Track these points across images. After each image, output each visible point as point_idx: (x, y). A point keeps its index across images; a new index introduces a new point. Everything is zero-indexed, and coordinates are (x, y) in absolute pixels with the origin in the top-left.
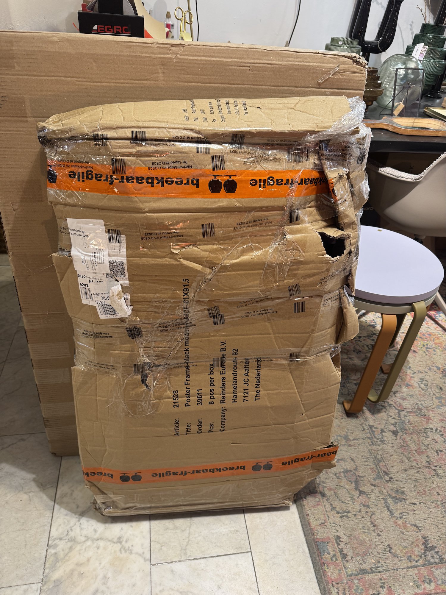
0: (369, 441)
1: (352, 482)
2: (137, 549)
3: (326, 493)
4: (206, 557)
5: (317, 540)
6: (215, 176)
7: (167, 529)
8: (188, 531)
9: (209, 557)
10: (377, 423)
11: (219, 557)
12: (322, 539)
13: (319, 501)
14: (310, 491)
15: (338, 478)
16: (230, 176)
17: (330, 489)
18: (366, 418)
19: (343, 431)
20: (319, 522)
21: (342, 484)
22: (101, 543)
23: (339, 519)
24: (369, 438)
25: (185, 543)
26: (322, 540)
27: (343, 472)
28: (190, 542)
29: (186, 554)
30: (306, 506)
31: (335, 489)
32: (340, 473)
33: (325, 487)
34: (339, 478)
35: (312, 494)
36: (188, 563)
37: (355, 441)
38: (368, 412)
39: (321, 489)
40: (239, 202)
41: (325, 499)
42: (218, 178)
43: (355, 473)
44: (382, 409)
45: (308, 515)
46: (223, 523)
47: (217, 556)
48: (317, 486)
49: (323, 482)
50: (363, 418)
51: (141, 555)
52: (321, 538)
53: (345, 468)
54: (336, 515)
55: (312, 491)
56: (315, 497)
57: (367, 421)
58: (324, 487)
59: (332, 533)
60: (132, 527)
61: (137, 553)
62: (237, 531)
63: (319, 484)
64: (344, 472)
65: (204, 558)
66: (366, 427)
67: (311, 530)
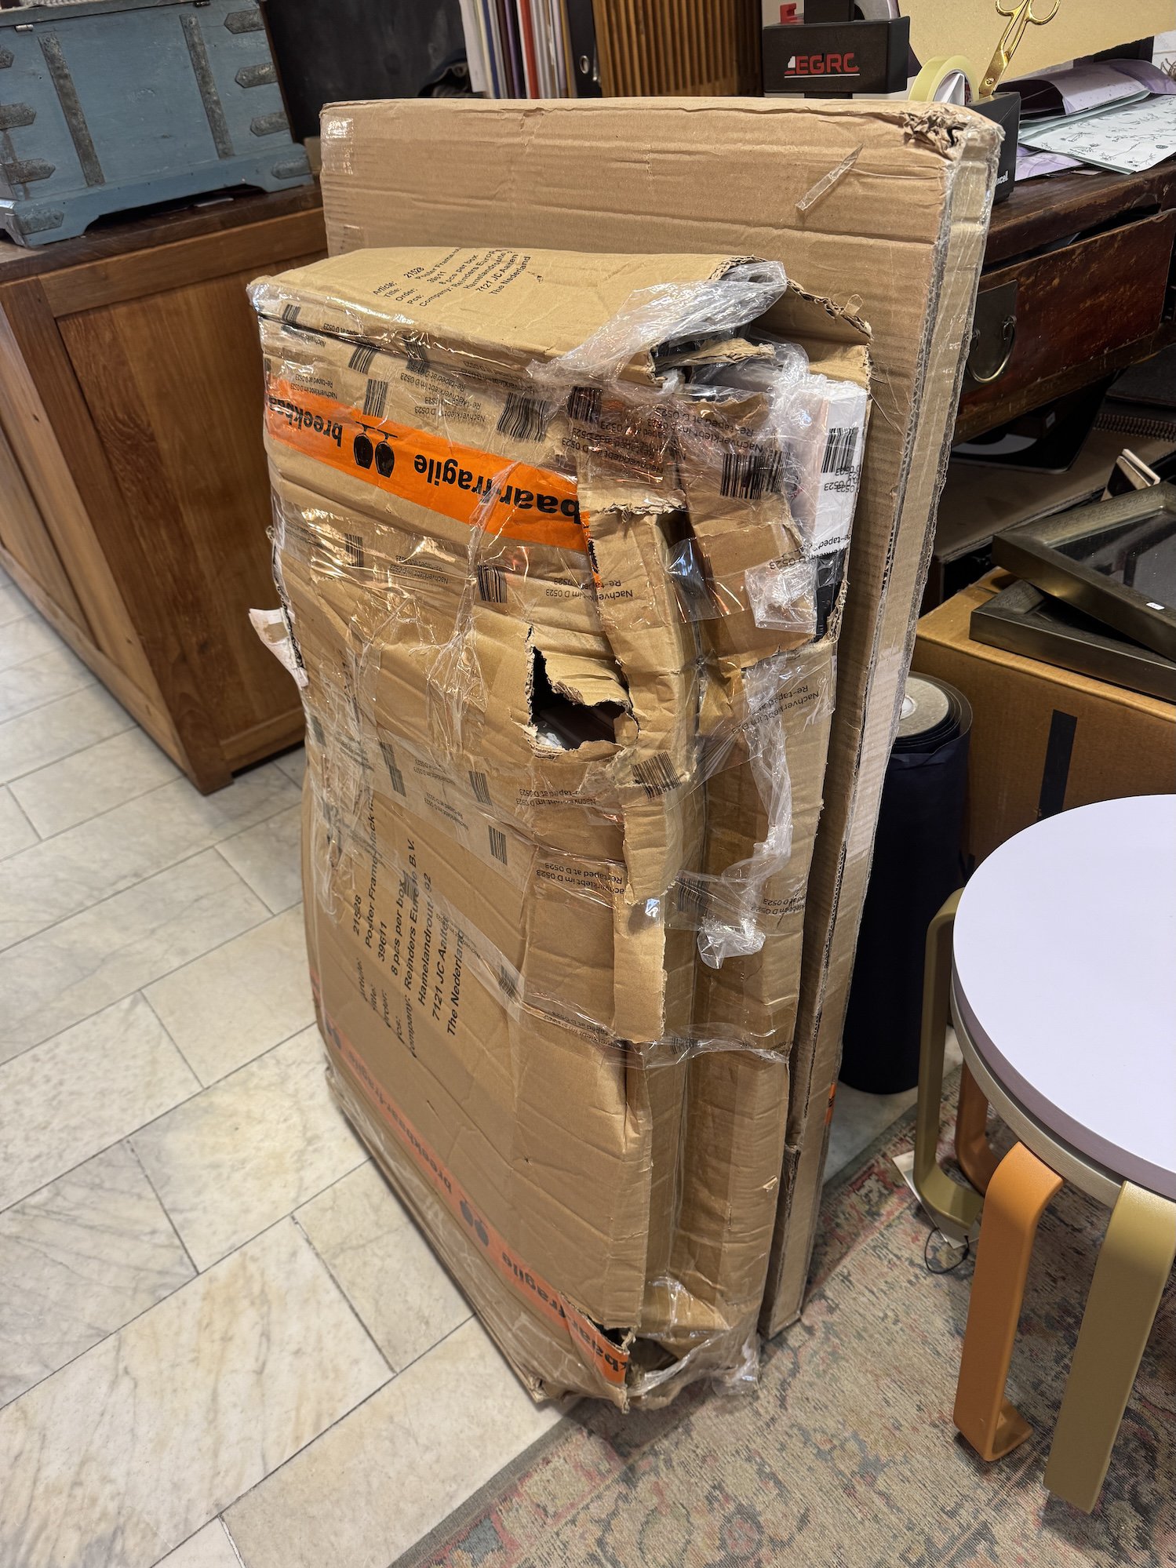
0: (920, 1549)
1: (723, 1545)
2: (309, 1175)
3: (640, 1484)
4: (345, 1296)
5: (493, 1517)
6: (366, 427)
7: (367, 1196)
8: (380, 1233)
9: (348, 1301)
10: (1020, 1550)
11: (355, 1319)
12: (504, 1528)
13: (600, 1473)
14: (617, 1435)
15: (710, 1499)
16: (387, 435)
17: (658, 1491)
18: (1003, 1502)
19: (887, 1446)
20: (543, 1500)
21: (697, 1520)
22: (296, 1119)
23: (583, 1554)
24: (929, 1541)
25: (354, 1242)
26: (499, 1528)
27: (741, 1505)
28: (361, 1250)
29: (335, 1256)
30: (570, 1447)
31: (668, 1506)
32: (727, 1498)
33: (657, 1474)
34: (711, 1503)
35: (612, 1445)
36: (321, 1271)
37: (879, 1502)
38: (1041, 1502)
39: (643, 1465)
40: (394, 503)
41: (622, 1488)
42: (369, 435)
43: (760, 1544)
44: (1099, 1547)
45: (548, 1462)
46: (429, 1287)
47: (357, 1315)
48: (646, 1448)
49: (668, 1463)
50: (996, 1493)
51: (301, 1188)
52: (505, 1523)
53: (759, 1508)
54: (591, 1540)
55: (619, 1440)
56: (609, 1458)
57: (997, 1509)
58: (655, 1470)
59: (533, 1550)
60: (345, 1140)
61: (301, 1179)
62: (427, 1323)
63: (656, 1454)
64: (740, 1509)
65: (342, 1292)
66: (965, 1515)
67: (514, 1490)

──────────────────────────────

**WORK ITEM:** Skip the pictures, please, and transcribe only the lines from the beginning of the material through the one that contains "5: (317, 540)".

**WRITTEN SOLUTION:**
Track these points across images. After each image, output each visible point as point_idx: (x, y). A point keeps its index across images; a new index introduces a new point. Everything is zero-indexed, and coordinates are (x, y) in absolute pixels with the origin in the top-left.
0: (369, 441)
1: (352, 482)
2: (137, 549)
3: (326, 493)
4: (206, 557)
5: (317, 540)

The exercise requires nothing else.